## Your goal:
Only lines holding "human" are wanted; copy each of them from the records below.

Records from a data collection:
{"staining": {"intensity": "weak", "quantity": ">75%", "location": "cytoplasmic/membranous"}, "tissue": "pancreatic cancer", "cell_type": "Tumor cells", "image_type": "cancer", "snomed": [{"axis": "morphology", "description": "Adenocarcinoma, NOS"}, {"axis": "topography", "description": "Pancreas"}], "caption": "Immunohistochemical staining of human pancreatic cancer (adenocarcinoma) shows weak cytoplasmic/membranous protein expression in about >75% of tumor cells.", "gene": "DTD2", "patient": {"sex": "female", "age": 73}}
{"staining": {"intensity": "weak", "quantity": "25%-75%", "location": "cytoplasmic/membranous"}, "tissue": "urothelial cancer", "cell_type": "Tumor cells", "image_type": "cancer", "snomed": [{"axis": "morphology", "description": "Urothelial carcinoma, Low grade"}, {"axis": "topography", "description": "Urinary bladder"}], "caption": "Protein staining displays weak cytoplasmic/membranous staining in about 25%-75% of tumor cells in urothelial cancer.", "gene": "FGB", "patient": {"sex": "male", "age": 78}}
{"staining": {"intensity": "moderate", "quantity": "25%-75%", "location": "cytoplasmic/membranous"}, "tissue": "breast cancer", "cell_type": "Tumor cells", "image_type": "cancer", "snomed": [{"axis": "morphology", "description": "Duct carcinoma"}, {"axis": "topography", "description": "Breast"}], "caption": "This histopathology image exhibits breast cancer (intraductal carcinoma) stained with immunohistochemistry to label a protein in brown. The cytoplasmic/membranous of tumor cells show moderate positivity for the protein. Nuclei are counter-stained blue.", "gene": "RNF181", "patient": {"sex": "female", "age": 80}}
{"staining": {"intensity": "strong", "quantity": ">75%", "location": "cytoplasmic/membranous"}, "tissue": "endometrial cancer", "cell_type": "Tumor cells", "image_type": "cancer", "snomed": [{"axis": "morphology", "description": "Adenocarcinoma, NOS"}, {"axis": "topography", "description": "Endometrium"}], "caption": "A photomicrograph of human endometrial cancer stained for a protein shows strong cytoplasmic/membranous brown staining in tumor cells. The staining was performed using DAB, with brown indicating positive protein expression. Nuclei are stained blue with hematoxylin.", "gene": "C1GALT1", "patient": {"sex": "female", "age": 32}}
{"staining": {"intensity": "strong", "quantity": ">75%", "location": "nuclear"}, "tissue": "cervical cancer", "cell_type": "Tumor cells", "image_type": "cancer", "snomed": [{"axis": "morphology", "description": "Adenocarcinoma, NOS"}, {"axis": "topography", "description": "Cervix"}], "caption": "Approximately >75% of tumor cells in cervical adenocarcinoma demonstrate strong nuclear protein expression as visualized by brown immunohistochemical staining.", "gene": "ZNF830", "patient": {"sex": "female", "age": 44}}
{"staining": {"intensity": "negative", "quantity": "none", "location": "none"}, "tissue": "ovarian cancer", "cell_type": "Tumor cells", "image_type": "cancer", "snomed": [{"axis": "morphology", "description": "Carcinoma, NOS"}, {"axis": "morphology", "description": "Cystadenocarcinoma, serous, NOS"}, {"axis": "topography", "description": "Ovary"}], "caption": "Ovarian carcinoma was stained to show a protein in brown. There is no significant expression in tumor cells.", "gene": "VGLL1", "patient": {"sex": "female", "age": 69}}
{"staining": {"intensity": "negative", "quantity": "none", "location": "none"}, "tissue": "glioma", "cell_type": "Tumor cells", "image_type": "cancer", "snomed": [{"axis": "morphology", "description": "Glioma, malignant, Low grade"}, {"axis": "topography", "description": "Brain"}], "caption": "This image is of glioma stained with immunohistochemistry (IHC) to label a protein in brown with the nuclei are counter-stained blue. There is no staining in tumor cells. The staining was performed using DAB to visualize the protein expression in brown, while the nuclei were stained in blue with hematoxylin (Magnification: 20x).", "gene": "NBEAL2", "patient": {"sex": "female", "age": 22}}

## Written answer:
{"staining": {"intensity": "weak", "quantity": ">75%", "location": "cytoplasmic/membranous"}, "tissue": "pancreatic cancer", "cell_type": "Tumor cells", "image_type": "cancer", "snomed": [{"axis": "morphology", "description": "Adenocarcinoma, NOS"}, {"axis": "topography", "description": "Pancreas"}], "caption": "Immunohistochemical staining of human pancreatic cancer (adenocarcinoma) shows weak cytoplasmic/membranous protein expression in about >75% of tumor cells.", "gene": "DTD2", "patient": {"sex": "female", "age": 73}}
{"staining": {"intensity": "strong", "quantity": ">75%", "location": "cytoplasmic/membranous"}, "tissue": "endometrial cancer", "cell_type": "Tumor cells", "image_type": "cancer", "snomed": [{"axis": "morphology", "description": "Adenocarcinoma, NOS"}, {"axis": "topography", "description": "Endometrium"}], "caption": "A photomicrograph of human endometrial cancer stained for a protein shows strong cytoplasmic/membranous brown staining in tumor cells. The staining was performed using DAB, with brown indicating positive protein expression. Nuclei are stained blue with hematoxylin.", "gene": "C1GALT1", "patient": {"sex": "female", "age": 32}}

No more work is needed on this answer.